##### Supplied material #####

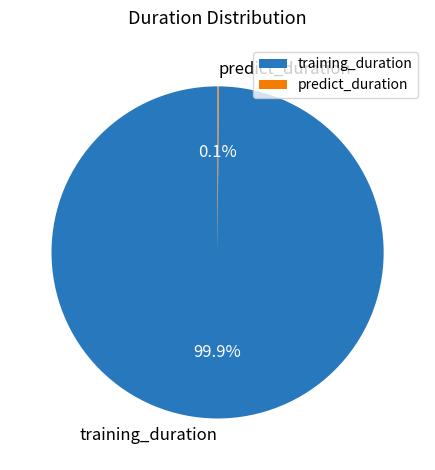

To the nearest percent, what is the average slice percentage?

50%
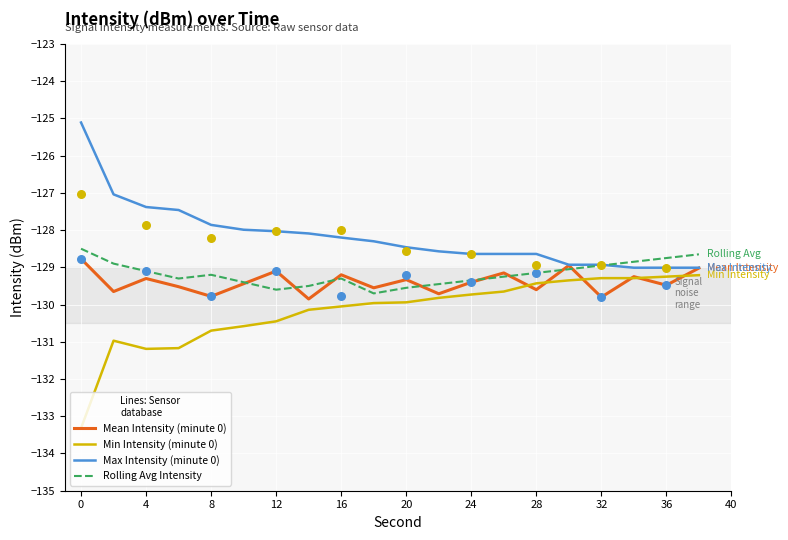

What is the highest value of the Mean Intensity (minute 0) series?

-128.8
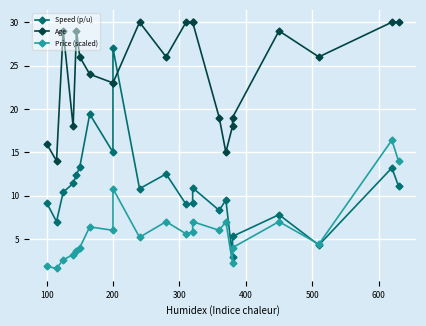

How many values in the Speed (p/u) series are below 10?

10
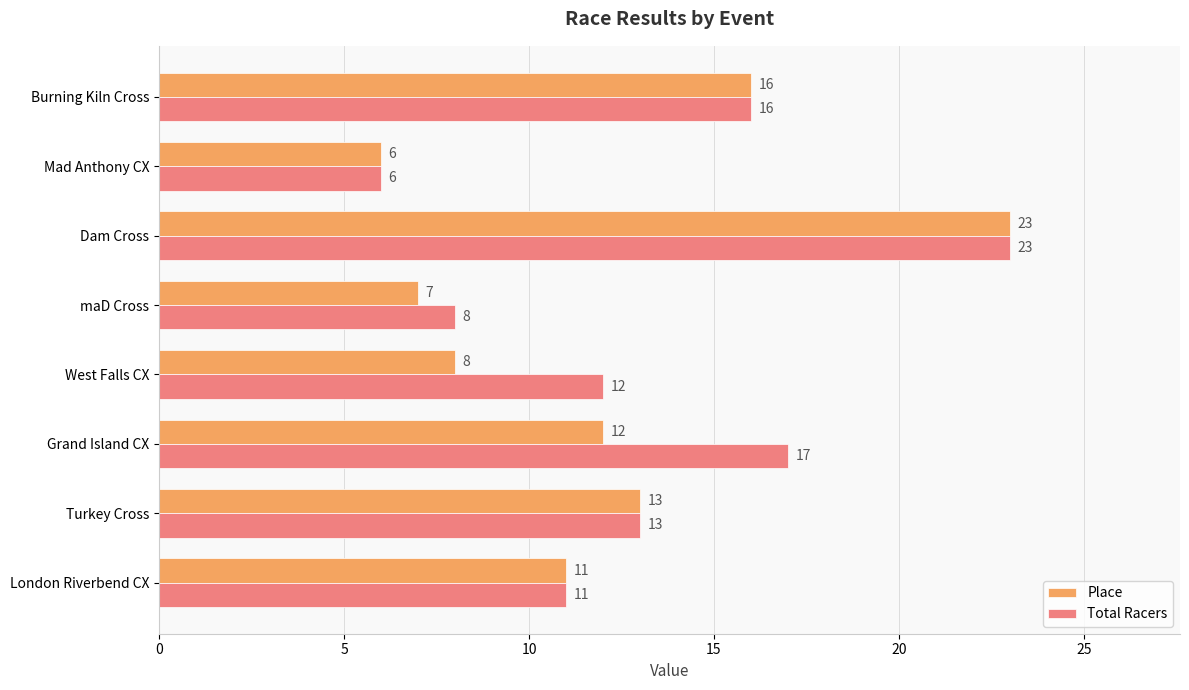

What is the average value of the Total Racers series?

13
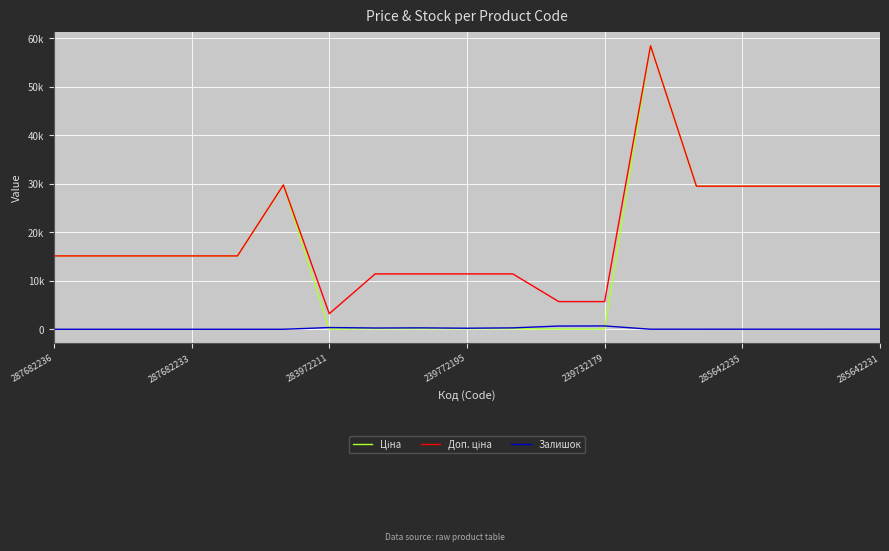

Does the chart have visible grid lines?

Yes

#####

§ Problem description
Rewrite the listing above with every "series" changed to "data set" and all other wording unchanged. Leave the pictures out.

§ Expected answer
To the nearest percent, what is the average slice percentage?

50%

What is the highest value of the Mean Intensity (minute 0) data set?

-128.8

How many values in the Speed (p/u) data set are below 10?

10

What is the average value of the Total Racers data set?

13

Does the chart have visible grid lines?

Yes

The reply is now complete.